LE PRÉFET DE L’YONNE APPELLE A LA VIGILANCE FACE AUX RISQUES D’INCENDIES EN MILIEU NATUREL

Depuis lundi 18 juillet, Météo France a placé le département de l’Yonne en vigilance orange canicule. Cet épisode se traduira par un pic de chaleur exceptionnel avec des températures maximales pouvant atteindre 40 degrés et des rafales de vents atteignant cette nuit jusqu’à 80 km/h.

Le département de l’Yonne doit prendre en compte un risque incendie très sévère au regard des conditions météorologiques et des départs de feux recensés.

Les sapeurs-pompiers entre le 1er juin et le 15 juillet 2022 sont intervenus 122 fois.

Face aux multiples incendies qui surviennent sur le territoire national, des sapeurs-pompiers icaunais sont d’ores et déjà partis prêter main forte à leurs collègues du Sud-Ouest de la France.

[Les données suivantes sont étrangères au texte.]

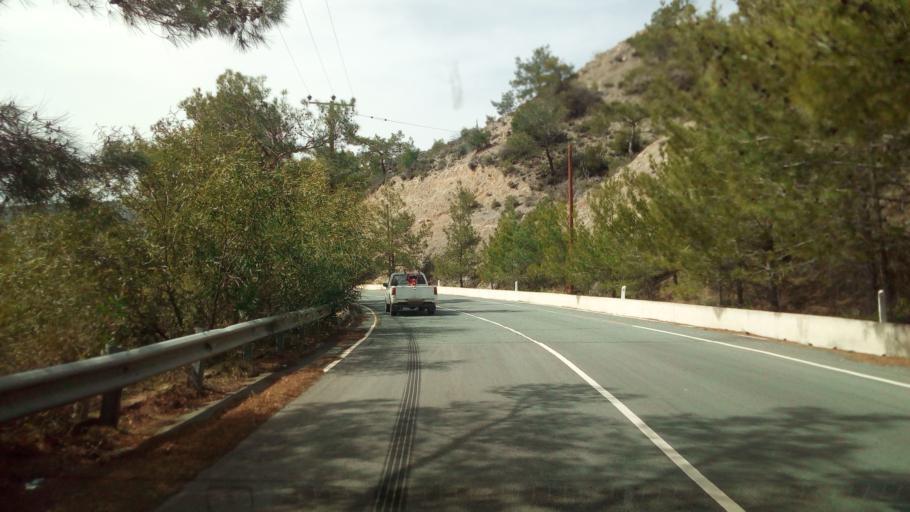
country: CY
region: Limassol
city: Pelendri
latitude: 34.8678
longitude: 32.9284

Afin de ne pas grever davantage la capacité opérationnelle des sapeurs-pompiers et permettre aux agriculteurs d’effectuer des moissons en toute sécurité, Pascal JAN, préfet de l’Yonne et le Service Départemental d’Incendie et de Secours recommandent :

  • De privilégier les moissons le matin afin d’éviter les créneaux où les risques d’incendies sont maximums, voire de travailler la nuit si les conditions d’humidité sont favorables.
  • Pour tous les travaux agricoles, de prépositionner des déchaumeuses et des réserves d’eau mobiles à proximité des machines (citerne mobile, tonne à eau, etc.) ;
  • Pour des parcelles de grande superficie, il est conseillé de réaliser de larges bandes coupe-feu et de prévoir un réservoir à eau sur place.

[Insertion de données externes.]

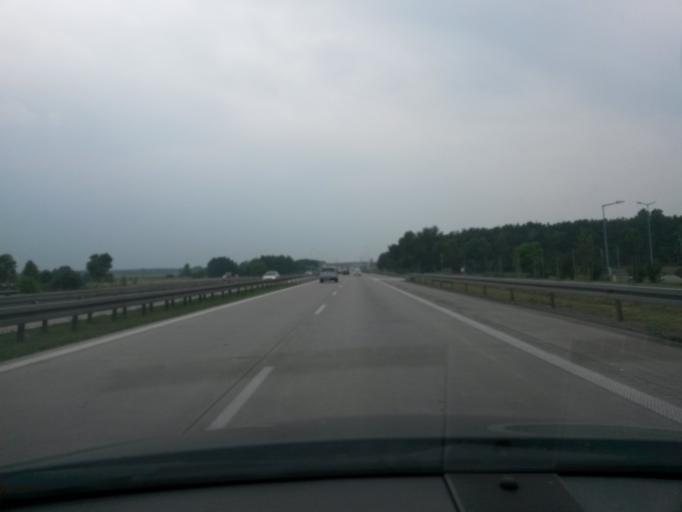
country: PL
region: Lodz Voivodeship
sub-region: Powiat piotrkowski
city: Wolborz
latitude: 51.5147
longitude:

Dans ces circonstances très particulières, les agriculteurs sont des acteurs clefs dans la prévention et la lutte efficace contre les feux d’espaces naturels mais aussi de la prévention de leur santé.

Pleinement mobilisés, ils agissent en étroite concertation avec la préfecture et le SDISService départemental d'incendie et de secours afin de diffuser les conseils de prudence et analyser les risques en fonction de l’état d’avancement des travaux agricoles.